3. Don’t just rate…motivate
In the first beta we shipped, we allowed users to add a comment to any rating they gave; positive and negative. In early research, support managers indicated they mainly wanted to measure quality to see what they could improve on; however, once we began looking at the results, we discovered something really interesting. People left comments on positive ratings nearly as much as they did on negative ratings. And support teams loved it!
Users leave comments on about 50% of negative ratings and on about 30% of positive ones. Given that over 80% of the ratings given are positive, we realized we were collecting four times as many positive comments about conversations than negative ones.
Customer support is a hard job, and can sometimes feel a little thankless when there’s a constant stream of incoming queries from customers. It feels good to know when customers have been helped and appreciate it.
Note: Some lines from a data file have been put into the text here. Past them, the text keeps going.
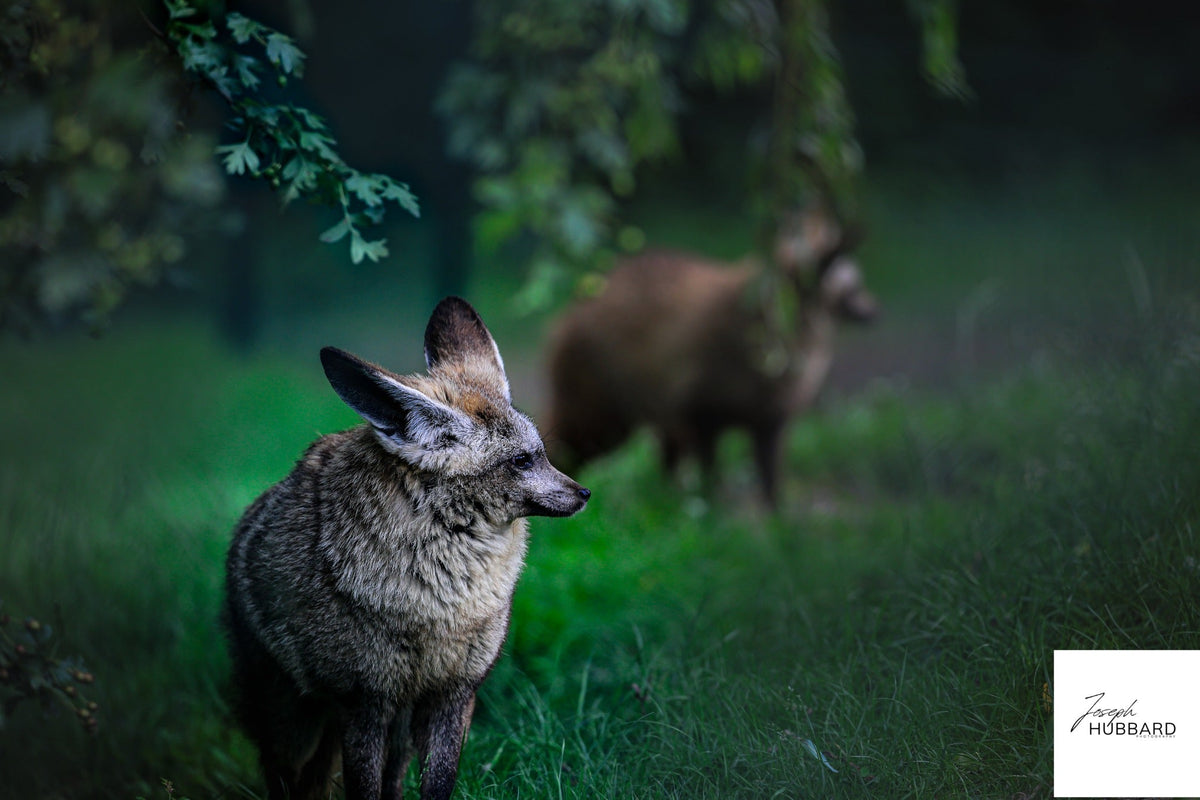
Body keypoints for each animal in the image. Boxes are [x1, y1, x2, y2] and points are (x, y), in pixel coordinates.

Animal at [224, 297, 590, 800]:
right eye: (522, 461)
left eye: (543, 454)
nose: (584, 494)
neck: (443, 602)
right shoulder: (364, 703)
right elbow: (363, 788)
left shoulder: (454, 693)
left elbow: (437, 782)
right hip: (295, 723)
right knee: (284, 774)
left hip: (390, 728)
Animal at [543, 205, 876, 506]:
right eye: (855, 283)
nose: (873, 310)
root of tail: (580, 301)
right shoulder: (702, 409)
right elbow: (710, 469)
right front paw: (714, 504)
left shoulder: (771, 416)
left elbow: (770, 474)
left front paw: (776, 516)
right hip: (598, 399)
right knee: (573, 440)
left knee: (668, 449)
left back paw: (667, 494)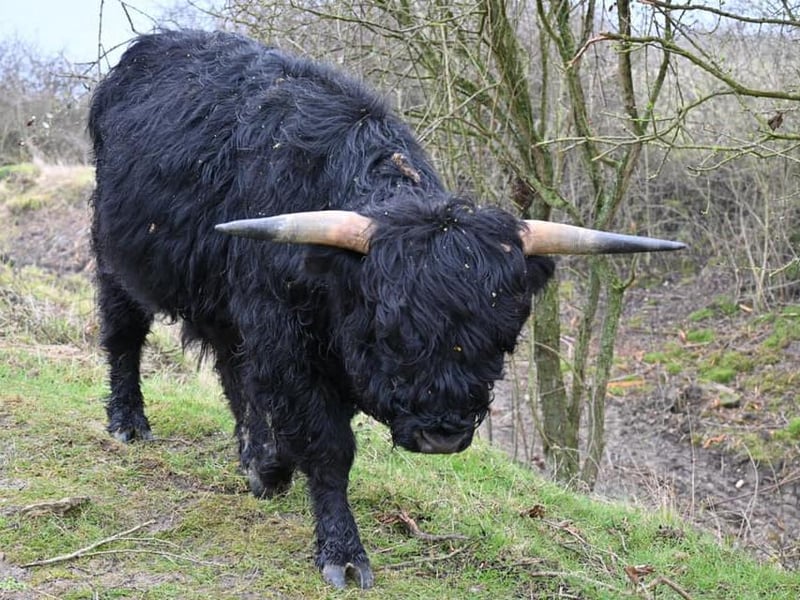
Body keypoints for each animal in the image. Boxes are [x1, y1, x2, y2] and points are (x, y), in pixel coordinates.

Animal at [88, 29, 683, 589]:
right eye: (389, 331)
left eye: (502, 337)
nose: (443, 434)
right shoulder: (286, 341)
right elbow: (328, 447)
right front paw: (343, 553)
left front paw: (271, 466)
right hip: (114, 257)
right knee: (125, 335)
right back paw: (129, 422)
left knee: (234, 372)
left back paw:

Once we uncovered this gold mine of positive motivation, we pushed it one step further. In the top right of the inbox, we added a small heart that fills up when you get a positive rating. Clicking on it creates a pop of confetti on the screen and shows small card showing the feedback. This may seem frivolous but it’s become one of our favorite parts of the feature.
What we built
When a conversation is closed, Operator will ask the end user to rate the conversation. A card is displayed with five emojis to choose from, and the user has the option to add a comment. For the support team, we display insights on the ratings they received, broken down by teammate.
What started out as a simple request to measure customer satisfaction for support teams became a much more complex project than we anticipated. This was a feature many other support products already had, so it may seem like adding a simple “me too” feature would meet the needs of our customers, but doing this can quickly develop into an incoherent product.
In fact, the card we released with three words – “Rate your conversation” – and five emoji almost looks embarrassingly simple. But this simple card provides incredibly powerful information for teams to improve the way they work, has an engagement rate of over 50% in the messenger, and brings a little shot of joy to support teammates’ daily job.